Siap kembali membawa bekal kehangatan cinta. Pula kehangatan sebuah keluarga. Kecemasan tak beralasan sirna sudah.
Sebuah akhir perjalanan untuk awal sebuah komitmen, kesungguhan, kerja keras, dan kepasrahan dalam DIA yang Maha Merencanakan.
Temukan kepahaman akan cinta yang tak sekedar fenomena entropi perasaan yang susah terbaca polanya, namun dia sebuah keseimbangan antara hasrat untuk bercinta dan kegigihan untuk mencinta. Cinta ituh selain dirasakan, tapi diusahakan. Karena cinta itu bukan tujuan. Lebih dari itu. Cinta itulah yang membawa kita ke tujuan dengan beban terasa lebih ringan.

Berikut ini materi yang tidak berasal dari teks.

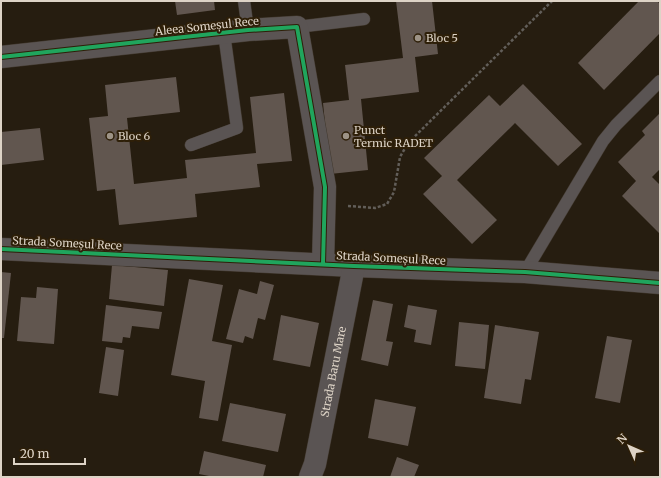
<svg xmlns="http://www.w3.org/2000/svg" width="661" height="478" font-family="Merriweather,serif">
	<rect width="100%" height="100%" fill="#261d10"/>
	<g fill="#61564f">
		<polygon points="175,1 214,1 215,10 177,15"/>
		<polygon points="396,1 432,1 438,54 415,57 419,92 361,99 368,170 330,174 323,103 349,100 345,65 403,58"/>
		<polygon points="639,1 657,1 660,4 660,33 604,90 578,63"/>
		<polygon points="176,77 180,112 127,118 134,184 187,178 185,160 256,153 250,97 284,93 292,161 257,164 260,187 195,194 197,217 119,225 115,189 97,191 89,118 108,116 105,85"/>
		<polygon points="523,84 582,144 558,166 515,123 457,180 497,220 472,244 423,194 442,176 424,158 489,95 500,106"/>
		<polygon points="660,113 660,169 652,177 660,185 660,234 622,196 636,181 618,162 645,135 642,131"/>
		<polygon points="40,128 44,160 1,165 1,132"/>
		<polygon points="112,265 168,270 164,306 109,299"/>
		<polygon points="1,272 11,273 4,338 1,338"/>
		<polygon points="189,279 223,285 212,341 232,345 218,421 199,418 205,381 171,375"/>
		<polygon points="260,281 274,285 265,320 258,318 253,339 245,336 243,343 226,339 239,289 257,294"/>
		<polygon points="37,287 58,289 54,344 17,341 21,297 36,298"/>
		<polygon points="373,300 393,304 386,341 393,342 388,366 361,360"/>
		<polygon points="106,305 162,312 159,329 132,326 130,338 123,337 122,343 102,341"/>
		<polygon points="408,305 437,310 431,345 414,342 416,330 404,327"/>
		<polygon points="281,315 319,323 310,367 273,360"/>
		<polygon points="459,322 489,325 485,369 455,366"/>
		<polygon points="495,325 539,332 531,380 525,379 521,404 484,398"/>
		<polygon points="607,336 632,340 620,403 595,398"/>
		<polygon points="106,347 124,350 118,396 99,393"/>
		<polygon points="375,399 416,407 408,446 368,438"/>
		<polygon points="230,403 286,414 278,452 222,441"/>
		<polygon points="204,451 266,465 263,477 214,477 199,474"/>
		<polygon points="397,457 419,465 414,477 390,477"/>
	</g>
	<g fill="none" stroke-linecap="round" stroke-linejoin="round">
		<defs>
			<g id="service">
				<polyline points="244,1 248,30"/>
				<polyline points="297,27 364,19"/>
				<polyline points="191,145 237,128 224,33"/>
				<polyline points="525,272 603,141 616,125 660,81"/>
			</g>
			<g id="minor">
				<polyline points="1,57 248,30 297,27 325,187 323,264"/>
				<polyline points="1,249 354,266 525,272 660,283"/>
				<path id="s1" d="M 310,477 L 315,464 L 354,266"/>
			</g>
		</defs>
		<use href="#service" stroke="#42392f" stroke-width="13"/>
		<use href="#minor" stroke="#42392f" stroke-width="23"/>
		<polyline stroke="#625e59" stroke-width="2.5" stroke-dasharray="3 2" stroke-linecap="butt" points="348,206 375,208 387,204 394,192 400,157 408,143 552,1"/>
		<use href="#service" stroke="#5a5453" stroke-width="12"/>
		<use href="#minor" stroke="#5a5453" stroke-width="22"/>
		<defs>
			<g id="cycleway">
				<polyline points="1,57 248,30 297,27 325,187 323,264"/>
				<polyline points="1,249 354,266 525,272 660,283"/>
			</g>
		</defs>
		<use href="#cycleway" stroke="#2e1f08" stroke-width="6"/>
		<use href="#cycleway" stroke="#20a55d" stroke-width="4"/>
	</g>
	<g fill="#9d9386" stroke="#2e1f08" stroke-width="1.5">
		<circle cx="418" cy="38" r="4"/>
		<circle cx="110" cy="136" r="4"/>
		<circle cx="346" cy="136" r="4"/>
	</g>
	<g text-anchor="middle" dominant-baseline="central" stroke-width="4" stroke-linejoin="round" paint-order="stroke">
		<g font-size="11" fill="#ddd3c6" stroke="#2e1f08">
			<text transform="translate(207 26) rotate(-6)">Aleea Someșul Rece</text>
			<text transform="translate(67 243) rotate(3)">Strada Someșul Rece</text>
			<text transform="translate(391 258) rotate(3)">Strada Someșul Rece</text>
			<text stroke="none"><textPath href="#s1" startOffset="108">Strada Baru Mare</textPath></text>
		</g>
		<g font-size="11" fill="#ddd3c6" stroke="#2e1f08" text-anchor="start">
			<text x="426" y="38">Bloc 5</text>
			<text x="354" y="130">Punct<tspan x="354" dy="13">Termic RADET</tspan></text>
			<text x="118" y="136">Bloc 6</text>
		</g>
	</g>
	<rect width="661" height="478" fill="none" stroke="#ddd3c6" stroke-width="4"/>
	<g transform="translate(629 446) rotate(315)" stroke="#2e1f08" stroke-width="3" paint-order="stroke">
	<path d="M0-3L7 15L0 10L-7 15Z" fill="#ddd3c6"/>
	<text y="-6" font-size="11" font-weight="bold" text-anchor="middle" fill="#ddd3c6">N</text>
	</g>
	<path d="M14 458v6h71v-6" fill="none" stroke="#ddd3c6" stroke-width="2"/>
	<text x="20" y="458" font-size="12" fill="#ddd3c6" stroke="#2e1f08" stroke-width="3" paint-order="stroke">20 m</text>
</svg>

Dibekali sebuah pesan. Keseriusan. Penantian. Rencana. Kerja keras. Doa. Dan DIA kan beri jalan.

4 Januari 2005
Tiket telah di-reconfirm. Jam 16.10. Tapi pasti delayed. Terbayang Polonia akan seperti pasar.

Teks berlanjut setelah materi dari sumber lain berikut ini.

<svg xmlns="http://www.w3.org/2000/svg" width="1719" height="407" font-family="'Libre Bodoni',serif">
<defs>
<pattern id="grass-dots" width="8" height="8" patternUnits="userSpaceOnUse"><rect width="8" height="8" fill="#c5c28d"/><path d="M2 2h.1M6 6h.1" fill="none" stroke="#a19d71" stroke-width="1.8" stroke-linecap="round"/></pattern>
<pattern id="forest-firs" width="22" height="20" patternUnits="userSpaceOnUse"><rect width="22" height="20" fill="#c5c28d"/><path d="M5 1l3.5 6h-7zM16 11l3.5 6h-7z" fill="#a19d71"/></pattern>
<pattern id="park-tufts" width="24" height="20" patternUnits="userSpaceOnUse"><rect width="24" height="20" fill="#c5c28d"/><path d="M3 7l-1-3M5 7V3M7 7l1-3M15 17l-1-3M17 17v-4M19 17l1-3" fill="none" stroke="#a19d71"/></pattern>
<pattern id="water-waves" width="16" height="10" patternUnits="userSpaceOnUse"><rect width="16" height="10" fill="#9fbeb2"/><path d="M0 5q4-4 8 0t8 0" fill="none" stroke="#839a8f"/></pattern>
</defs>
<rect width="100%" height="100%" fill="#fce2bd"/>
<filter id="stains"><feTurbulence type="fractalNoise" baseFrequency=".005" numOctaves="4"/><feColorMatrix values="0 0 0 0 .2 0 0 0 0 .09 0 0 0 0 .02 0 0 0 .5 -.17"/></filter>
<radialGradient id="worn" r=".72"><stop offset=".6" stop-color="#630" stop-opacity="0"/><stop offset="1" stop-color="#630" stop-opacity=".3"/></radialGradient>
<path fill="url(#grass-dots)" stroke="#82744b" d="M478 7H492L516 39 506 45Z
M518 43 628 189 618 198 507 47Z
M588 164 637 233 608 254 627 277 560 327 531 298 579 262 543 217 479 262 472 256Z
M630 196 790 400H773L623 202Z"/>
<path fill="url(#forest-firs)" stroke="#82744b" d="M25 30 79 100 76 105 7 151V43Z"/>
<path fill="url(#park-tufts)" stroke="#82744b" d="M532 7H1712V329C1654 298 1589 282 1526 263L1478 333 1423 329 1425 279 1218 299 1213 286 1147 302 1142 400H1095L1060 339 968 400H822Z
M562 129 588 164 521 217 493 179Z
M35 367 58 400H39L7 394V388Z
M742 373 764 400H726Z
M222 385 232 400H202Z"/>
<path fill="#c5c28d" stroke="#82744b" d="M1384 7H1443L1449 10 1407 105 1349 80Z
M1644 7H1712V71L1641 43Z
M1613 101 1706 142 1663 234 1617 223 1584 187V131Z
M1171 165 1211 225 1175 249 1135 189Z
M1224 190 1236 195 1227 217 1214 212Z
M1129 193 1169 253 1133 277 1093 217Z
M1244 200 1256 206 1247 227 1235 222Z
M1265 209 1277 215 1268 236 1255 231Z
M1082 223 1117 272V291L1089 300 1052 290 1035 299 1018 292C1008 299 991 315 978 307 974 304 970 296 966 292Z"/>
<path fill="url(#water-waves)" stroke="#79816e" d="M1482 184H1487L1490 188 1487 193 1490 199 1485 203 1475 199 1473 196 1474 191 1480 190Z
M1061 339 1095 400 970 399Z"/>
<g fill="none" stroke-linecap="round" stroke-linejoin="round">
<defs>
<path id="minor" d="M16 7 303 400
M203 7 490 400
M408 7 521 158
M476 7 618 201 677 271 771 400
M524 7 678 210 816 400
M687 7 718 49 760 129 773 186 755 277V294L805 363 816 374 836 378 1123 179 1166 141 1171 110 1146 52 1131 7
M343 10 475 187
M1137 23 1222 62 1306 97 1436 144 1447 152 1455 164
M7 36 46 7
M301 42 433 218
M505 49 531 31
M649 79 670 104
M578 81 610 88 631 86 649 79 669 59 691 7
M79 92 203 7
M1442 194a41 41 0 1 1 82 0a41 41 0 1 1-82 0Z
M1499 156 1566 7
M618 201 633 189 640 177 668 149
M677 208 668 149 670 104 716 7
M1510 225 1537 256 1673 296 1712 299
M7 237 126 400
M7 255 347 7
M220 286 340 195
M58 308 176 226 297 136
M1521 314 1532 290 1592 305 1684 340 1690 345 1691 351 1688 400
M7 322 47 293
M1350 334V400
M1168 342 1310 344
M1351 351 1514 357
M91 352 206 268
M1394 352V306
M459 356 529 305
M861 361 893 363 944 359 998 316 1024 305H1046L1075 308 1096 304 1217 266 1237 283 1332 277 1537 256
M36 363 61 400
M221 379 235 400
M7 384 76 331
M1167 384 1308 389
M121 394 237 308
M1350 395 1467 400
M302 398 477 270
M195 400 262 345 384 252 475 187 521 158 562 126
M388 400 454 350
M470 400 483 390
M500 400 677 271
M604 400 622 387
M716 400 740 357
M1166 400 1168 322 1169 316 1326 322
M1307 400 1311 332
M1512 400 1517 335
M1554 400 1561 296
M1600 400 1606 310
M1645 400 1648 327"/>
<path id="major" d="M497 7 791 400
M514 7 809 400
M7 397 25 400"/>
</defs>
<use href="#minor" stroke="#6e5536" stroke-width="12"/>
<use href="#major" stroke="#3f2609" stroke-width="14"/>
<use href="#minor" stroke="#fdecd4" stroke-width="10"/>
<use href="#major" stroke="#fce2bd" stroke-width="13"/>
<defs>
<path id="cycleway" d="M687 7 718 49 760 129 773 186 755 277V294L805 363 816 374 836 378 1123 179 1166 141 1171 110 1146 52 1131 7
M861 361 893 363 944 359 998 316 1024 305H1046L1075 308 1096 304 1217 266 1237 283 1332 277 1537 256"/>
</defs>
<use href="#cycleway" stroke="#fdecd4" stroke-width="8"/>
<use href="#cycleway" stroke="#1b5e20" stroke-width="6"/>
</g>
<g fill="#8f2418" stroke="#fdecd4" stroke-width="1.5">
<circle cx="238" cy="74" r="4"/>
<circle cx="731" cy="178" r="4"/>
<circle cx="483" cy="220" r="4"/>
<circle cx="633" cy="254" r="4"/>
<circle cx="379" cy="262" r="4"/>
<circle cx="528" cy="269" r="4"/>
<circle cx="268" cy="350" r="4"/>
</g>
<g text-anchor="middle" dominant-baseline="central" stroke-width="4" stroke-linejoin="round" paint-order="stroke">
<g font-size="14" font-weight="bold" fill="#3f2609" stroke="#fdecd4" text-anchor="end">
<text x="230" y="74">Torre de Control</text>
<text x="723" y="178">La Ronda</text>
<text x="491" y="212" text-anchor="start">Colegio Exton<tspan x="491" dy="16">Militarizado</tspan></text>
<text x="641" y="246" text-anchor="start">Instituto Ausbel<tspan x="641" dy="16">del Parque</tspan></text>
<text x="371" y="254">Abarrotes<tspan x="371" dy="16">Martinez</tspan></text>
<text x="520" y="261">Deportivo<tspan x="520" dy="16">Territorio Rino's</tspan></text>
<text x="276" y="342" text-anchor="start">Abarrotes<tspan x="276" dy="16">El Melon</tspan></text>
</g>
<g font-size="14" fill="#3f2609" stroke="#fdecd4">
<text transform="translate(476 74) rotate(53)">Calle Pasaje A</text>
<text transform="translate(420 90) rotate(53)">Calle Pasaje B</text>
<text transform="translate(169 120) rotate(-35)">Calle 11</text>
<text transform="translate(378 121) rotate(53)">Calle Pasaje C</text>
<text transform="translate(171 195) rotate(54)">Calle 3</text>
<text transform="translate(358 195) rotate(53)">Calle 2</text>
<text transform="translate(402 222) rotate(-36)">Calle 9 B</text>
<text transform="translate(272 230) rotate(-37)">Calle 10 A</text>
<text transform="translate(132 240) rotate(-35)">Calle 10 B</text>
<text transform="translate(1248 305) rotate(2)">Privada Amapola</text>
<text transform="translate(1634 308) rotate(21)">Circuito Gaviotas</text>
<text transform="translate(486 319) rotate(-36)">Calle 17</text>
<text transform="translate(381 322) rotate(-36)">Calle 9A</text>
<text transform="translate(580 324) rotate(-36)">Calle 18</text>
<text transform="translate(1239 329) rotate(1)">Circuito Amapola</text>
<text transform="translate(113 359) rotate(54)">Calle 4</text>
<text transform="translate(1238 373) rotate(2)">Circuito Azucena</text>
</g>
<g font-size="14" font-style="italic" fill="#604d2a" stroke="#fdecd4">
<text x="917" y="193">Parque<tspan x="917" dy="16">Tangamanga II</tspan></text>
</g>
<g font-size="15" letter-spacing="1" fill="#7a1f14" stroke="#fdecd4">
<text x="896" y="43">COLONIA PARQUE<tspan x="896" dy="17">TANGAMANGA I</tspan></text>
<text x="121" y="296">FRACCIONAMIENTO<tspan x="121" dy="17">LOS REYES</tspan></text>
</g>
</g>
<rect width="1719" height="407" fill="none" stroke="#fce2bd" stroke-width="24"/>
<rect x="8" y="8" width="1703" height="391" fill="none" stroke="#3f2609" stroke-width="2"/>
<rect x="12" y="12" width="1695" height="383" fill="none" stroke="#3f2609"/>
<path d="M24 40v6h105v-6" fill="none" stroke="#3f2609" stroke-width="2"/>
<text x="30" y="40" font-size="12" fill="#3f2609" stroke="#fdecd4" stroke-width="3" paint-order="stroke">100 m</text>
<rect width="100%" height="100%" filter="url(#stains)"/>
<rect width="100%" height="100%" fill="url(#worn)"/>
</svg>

Jam 7 pagi terbangun dan sudah diminta oleh adik-adik tercinta untuk berenang. Masih ada waktu tersisa sebelum terbang ke jakarta. Satu jam lebih kami sempatkan bermain air dan perosotan air di sebuah kolam renang dekat rumah. Menyenangkan.
Oleh-oleh. Sebuah standard baku untuk setiap perjalanan ke luar kota. Bika ambon dan sirup marquisa untuk kantor dan keluarga. Itu saja.
Sore bersiap ke bandara. Jam 15.15 tiba dan seperti yang diduga Polonia sudah seperti terminal bis antarkota. Banyak orang berseliweran di depan loket-loket tiket. Mencari tiket tersisa rupanya. Antrian yang tak panjang depan check-in counter dikarenakan memang tak banyak penerbangan sipil reguler yang terbang. Memasuki boarding gate, memang ternyata banyak penumpang menunggu kepastian pesawatnya terbang. Sambil menunggu, kulihat beberapa helikopter (yang ternyata baru kuketahui kemudian, helikopter Chinook, bantuan singapore) berangkat dan datang. Juga beberapa pesawat hercules terlihat menunggu jadwal terbangnya atau mungkin menunggu muatannya.
Terlihat di pojokan area parkir pesawat, Airbus 330 Garuda, pesawat yang akan kita tumpangi menunggu ijin terbangnya. Dua jam tak terasa melihat hirukpikuknya ruang tunggu pesawat, sampai akhirnya kita naik, masuk ke pesawat. Satu jam lebih lagi menunggu di pesawat, sampai pada akhirnya diijinkan terbang. Perasaan lega tapi tak ada sepatah kata, membayangkan mereka yang masih terkatung menunggu pesawat berikutnya. Beberapa pengungsi yang tiba dan terlihat nanar. Beberapa relawan berharap cemas mendapat tempat di pesawat berikutnya ke Aceh. Beberapa orang yang lelah di bandara melayani orang-orang itu semua. Tuhan memberkati mereka.
20.30, Jakarta, sampai juga. Gelap dan rintik.
Biarlah kurasakan dulu, semua suka, semua dukacita, semua haru, semua gagu, semua ketenangan, semua kehangatan, semua cinta dan semua-muanya, kenangan dari Medan di perbatasan tahun.